**TO DO**
Exact copy, pictures excluded: write out every line below.
BEGIN INPUT FOR THIS TASK
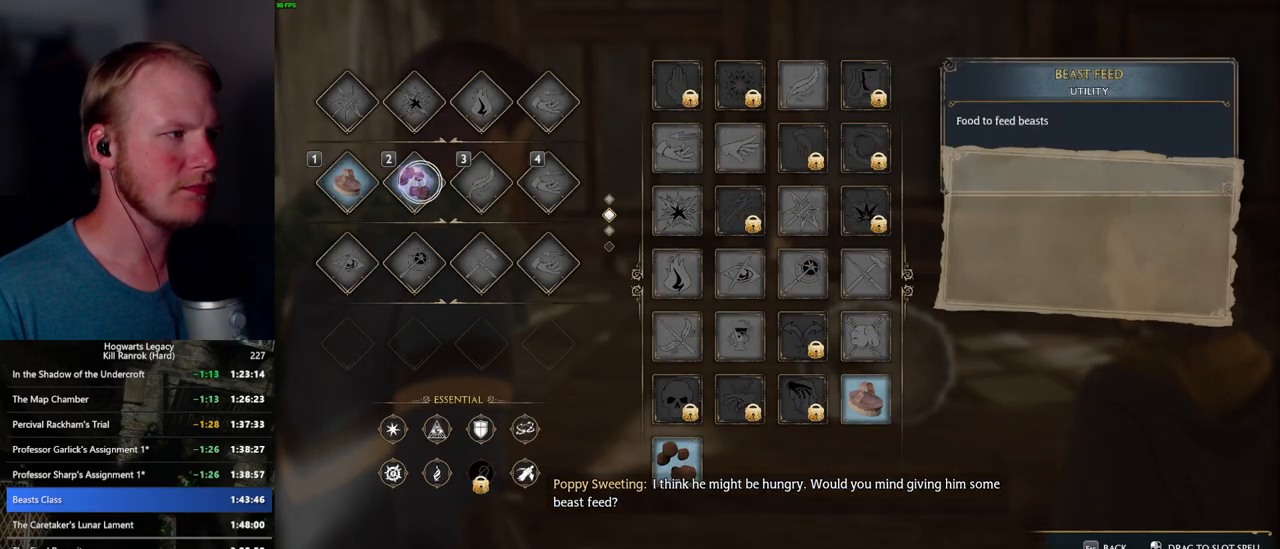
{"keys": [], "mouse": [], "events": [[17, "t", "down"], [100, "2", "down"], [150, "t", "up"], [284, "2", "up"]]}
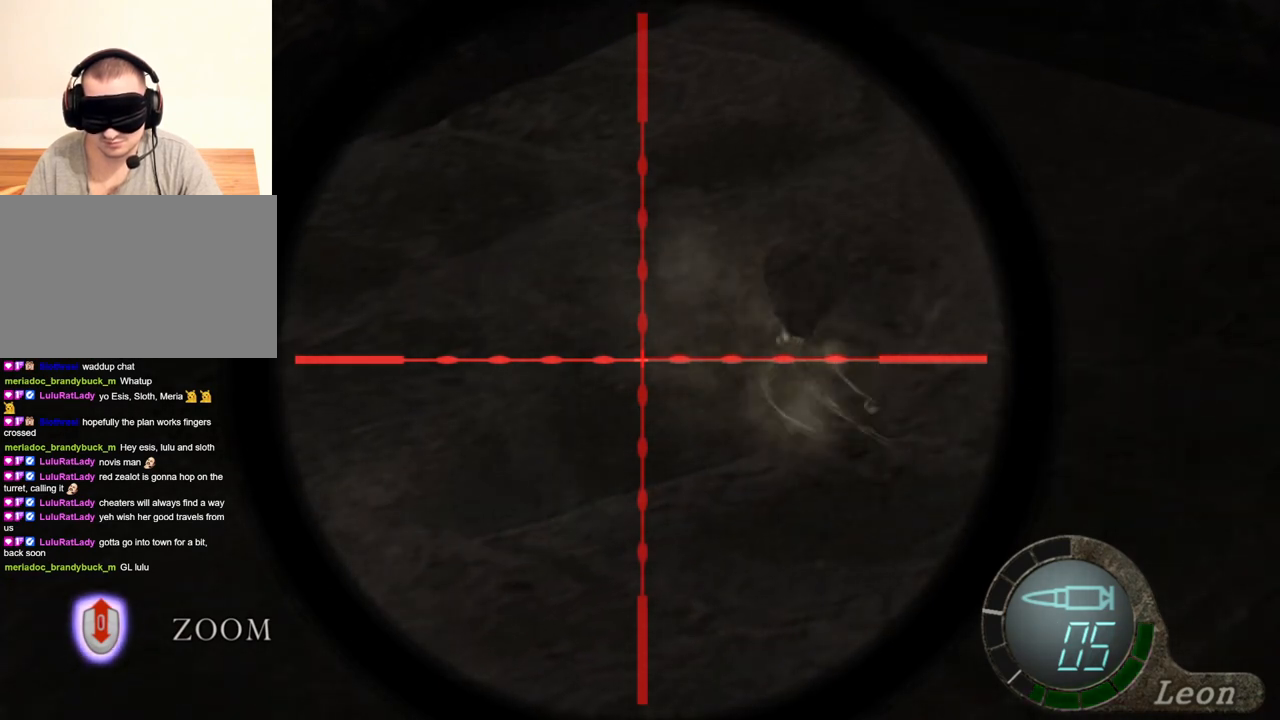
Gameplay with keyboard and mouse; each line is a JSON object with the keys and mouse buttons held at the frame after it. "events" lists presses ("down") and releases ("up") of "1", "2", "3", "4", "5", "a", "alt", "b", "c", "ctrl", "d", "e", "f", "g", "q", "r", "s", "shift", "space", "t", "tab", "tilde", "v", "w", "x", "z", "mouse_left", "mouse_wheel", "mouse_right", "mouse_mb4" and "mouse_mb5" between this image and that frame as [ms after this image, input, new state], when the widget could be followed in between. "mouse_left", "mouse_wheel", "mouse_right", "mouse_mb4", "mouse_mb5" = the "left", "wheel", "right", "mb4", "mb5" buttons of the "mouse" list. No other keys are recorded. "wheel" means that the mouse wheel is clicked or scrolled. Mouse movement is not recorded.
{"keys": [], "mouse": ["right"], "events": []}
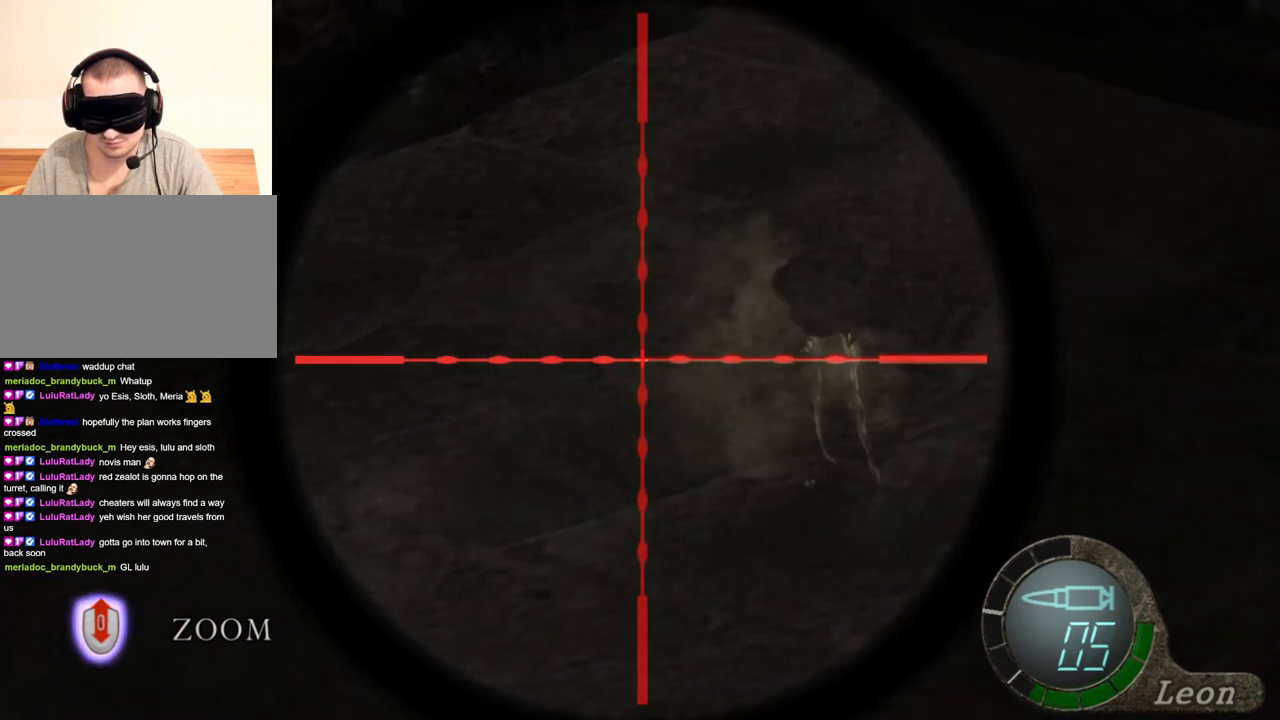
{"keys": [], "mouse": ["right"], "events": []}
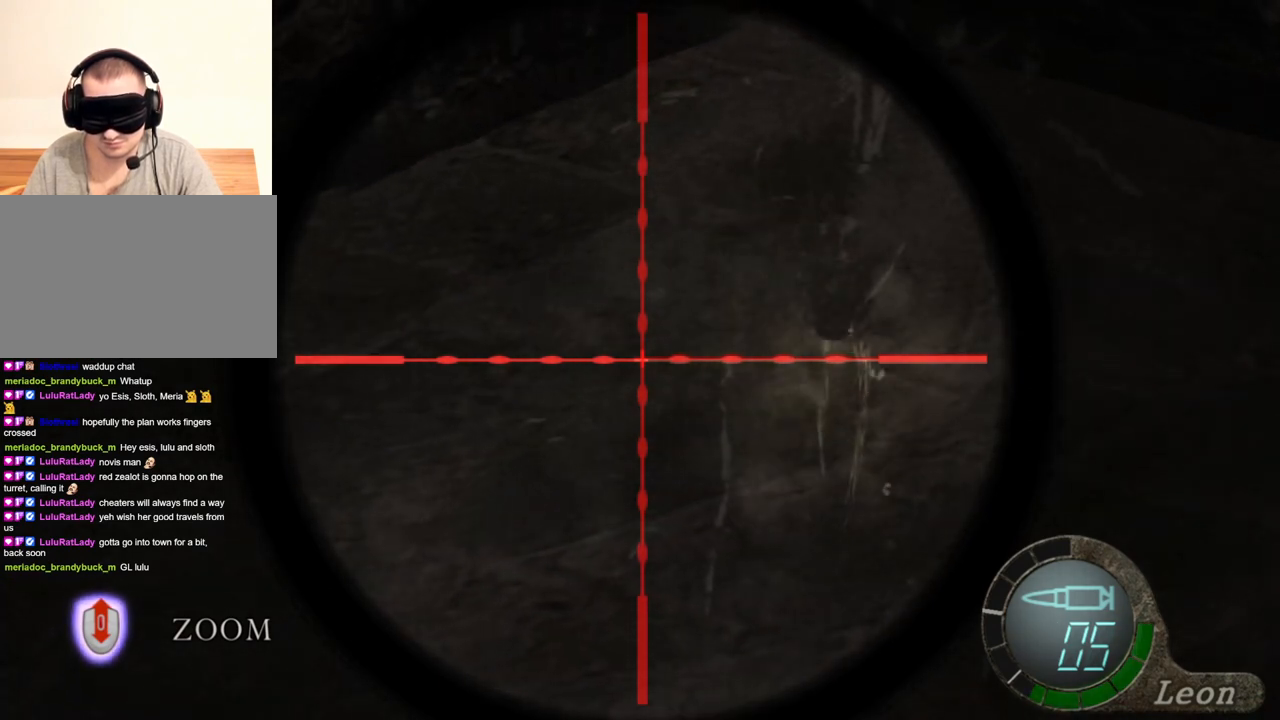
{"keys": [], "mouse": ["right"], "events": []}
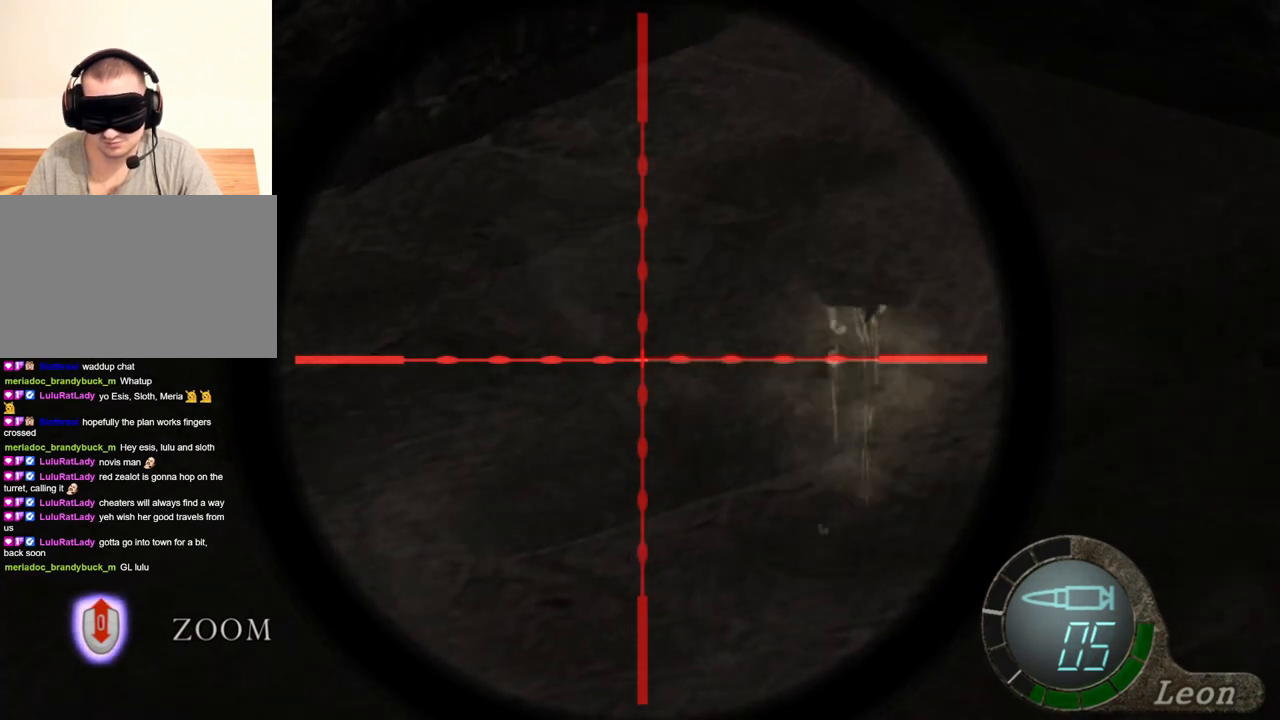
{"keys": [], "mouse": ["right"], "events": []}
END INPUT FOR THIS TASK
**SOLUTION FOR THIS EXERCISE**
{"keys": [], "mouse": [], "events": [[17, "t", "down"], [100, "2", "down"], [150, "t", "up"], [284, "2", "up"]]}
Gameplay with keyboard and mouse; each line is a JSON object with the keys and mouse buttons held at the frame after it. "events" lists presses ("down") and releases ("up") of "1", "2", "3", "4", "5", "a", "alt", "b", "c", "ctrl", "d", "e", "f", "g", "q", "r", "s", "shift", "space", "t", "tab", "tilde", "v", "w", "x", "z", "mouse_left", "mouse_wheel", "mouse_right", "mouse_mb4" and "mouse_mb5" between this image and that frame as [ms after this image, input, new state], when the widget could be followed in between. "mouse_left", "mouse_wheel", "mouse_right", "mouse_mb4", "mouse_mb5" = the "left", "wheel", "right", "mb4", "mb5" buttons of the "mouse" list. No other keys are recorded. "wheel" means that the mouse wheel is clicked or scrolled. Mouse movement is not recorded.
{"keys": [], "mouse": ["right"], "events": []}
{"keys": [], "mouse": ["right"], "events": []}
{"keys": [], "mouse": ["right"], "events": []}
{"keys": [], "mouse": ["right"], "events": []}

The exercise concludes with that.